▸ YOUR OBJECTIVE:
Stop at the line containing "tilt_deg: -3.4": write out every line from the beginning of the entries up to and including it, minus the pictures.

---------- PROVIDED ENTRIES

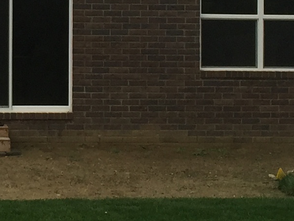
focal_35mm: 157
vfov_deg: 9.4
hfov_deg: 12.4
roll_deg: -0.8
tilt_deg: +0.7
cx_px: 2
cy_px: 45
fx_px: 1333
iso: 32
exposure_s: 1/327
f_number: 2.2
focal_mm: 4.15
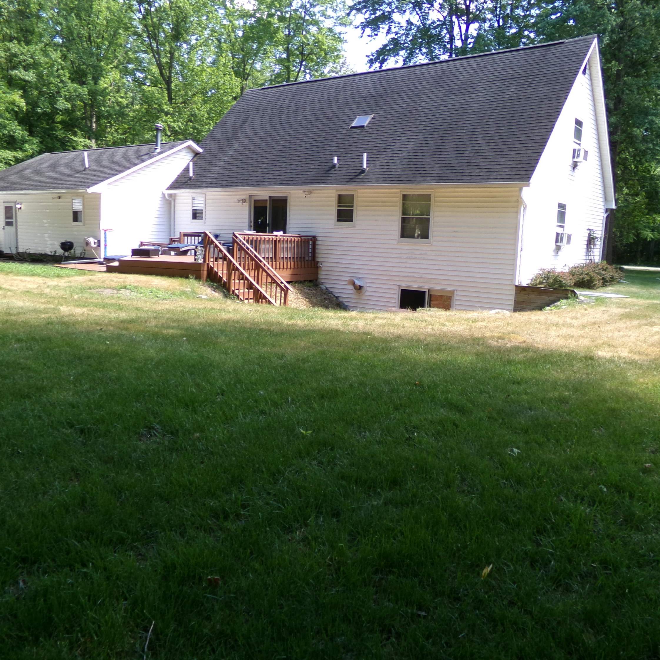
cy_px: 332
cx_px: 325
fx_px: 626
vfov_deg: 55.6
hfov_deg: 55.6
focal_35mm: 29
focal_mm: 4.3
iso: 100
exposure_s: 1/90
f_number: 3.7
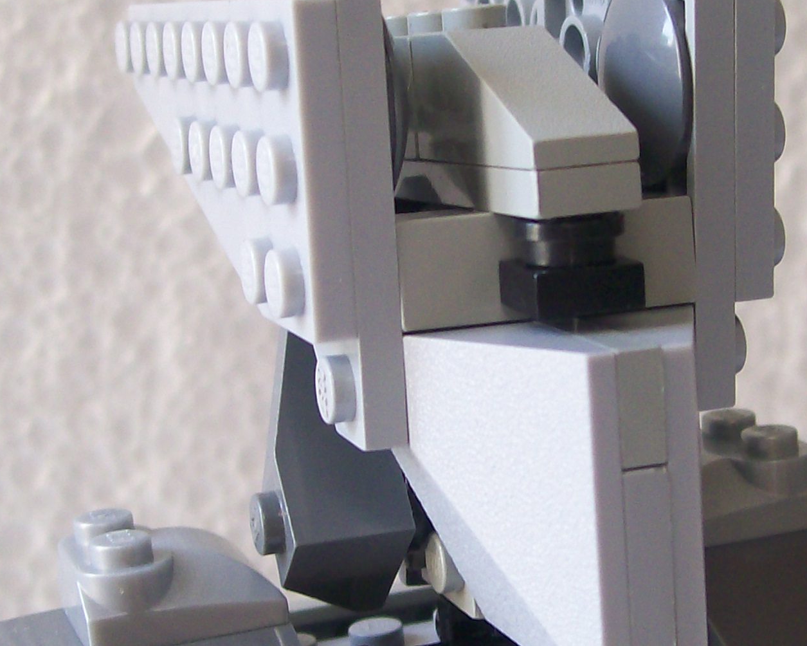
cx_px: 414
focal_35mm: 86
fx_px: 2054
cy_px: 358
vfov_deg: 17.9
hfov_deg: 22.2
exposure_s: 1/51.4
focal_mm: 6
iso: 80
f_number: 2.7
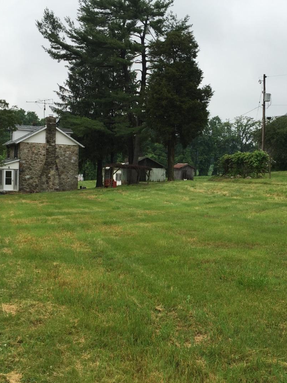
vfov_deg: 47.9
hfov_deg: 36.7
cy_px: 193
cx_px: 168
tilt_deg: -3.4
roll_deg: -2.8
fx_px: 431
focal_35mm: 39
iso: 32
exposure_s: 1/565
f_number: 2.2
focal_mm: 4.15
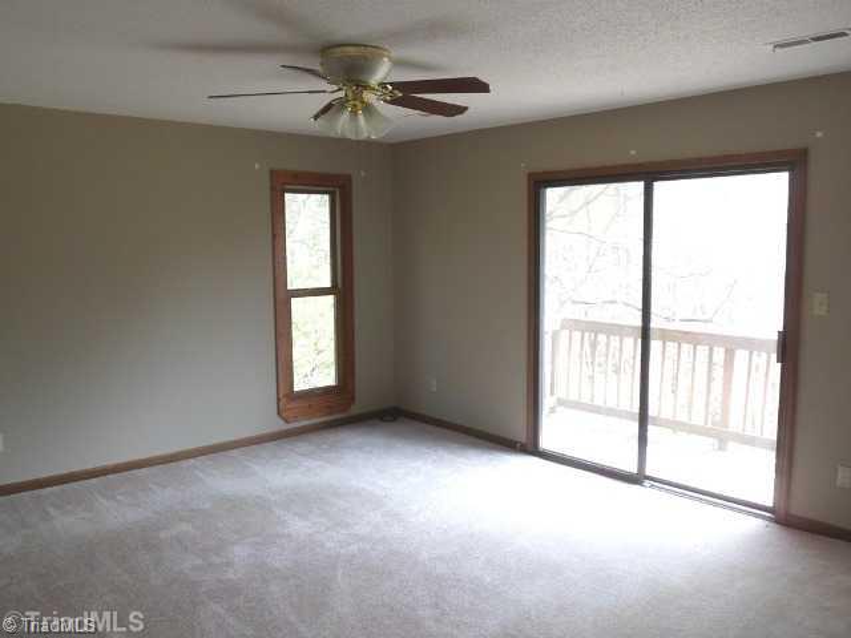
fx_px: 664
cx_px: 426
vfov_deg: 51.4
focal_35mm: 27
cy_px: 319
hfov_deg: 65.3
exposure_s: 1/30
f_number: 3.3
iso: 160
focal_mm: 4.9
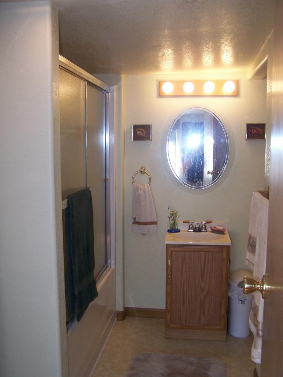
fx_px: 414
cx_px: 142
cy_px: 188
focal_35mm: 38
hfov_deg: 37.7
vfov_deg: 49.0
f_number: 2.8
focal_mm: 6.3
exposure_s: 1/90
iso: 140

--------------------

▸ ANSWER:
focal_35mm: 157
vfov_deg: 9.4
hfov_deg: 12.4
roll_deg: -0.8
tilt_deg: +0.7
cx_px: 2
cy_px: 45
fx_px: 1333
iso: 32
exposure_s: 1/327
f_number: 2.2
focal_mm: 4.15
cy_px: 332
cx_px: 325
fx_px: 626
vfov_deg: 55.6
hfov_deg: 55.6
focal_35mm: 29
focal_mm: 4.3
iso: 100
exposure_s: 1/90
f_number: 3.7
cx_px: 414
focal_35mm: 86
fx_px: 2054
cy_px: 358
vfov_deg: 17.9
hfov_deg: 22.2
exposure_s: 1/51.4
focal_mm: 6
iso: 80
f_number: 2.7
vfov_deg: 47.9
hfov_deg: 36.7
cy_px: 193
cx_px: 168
tilt_deg: -3.4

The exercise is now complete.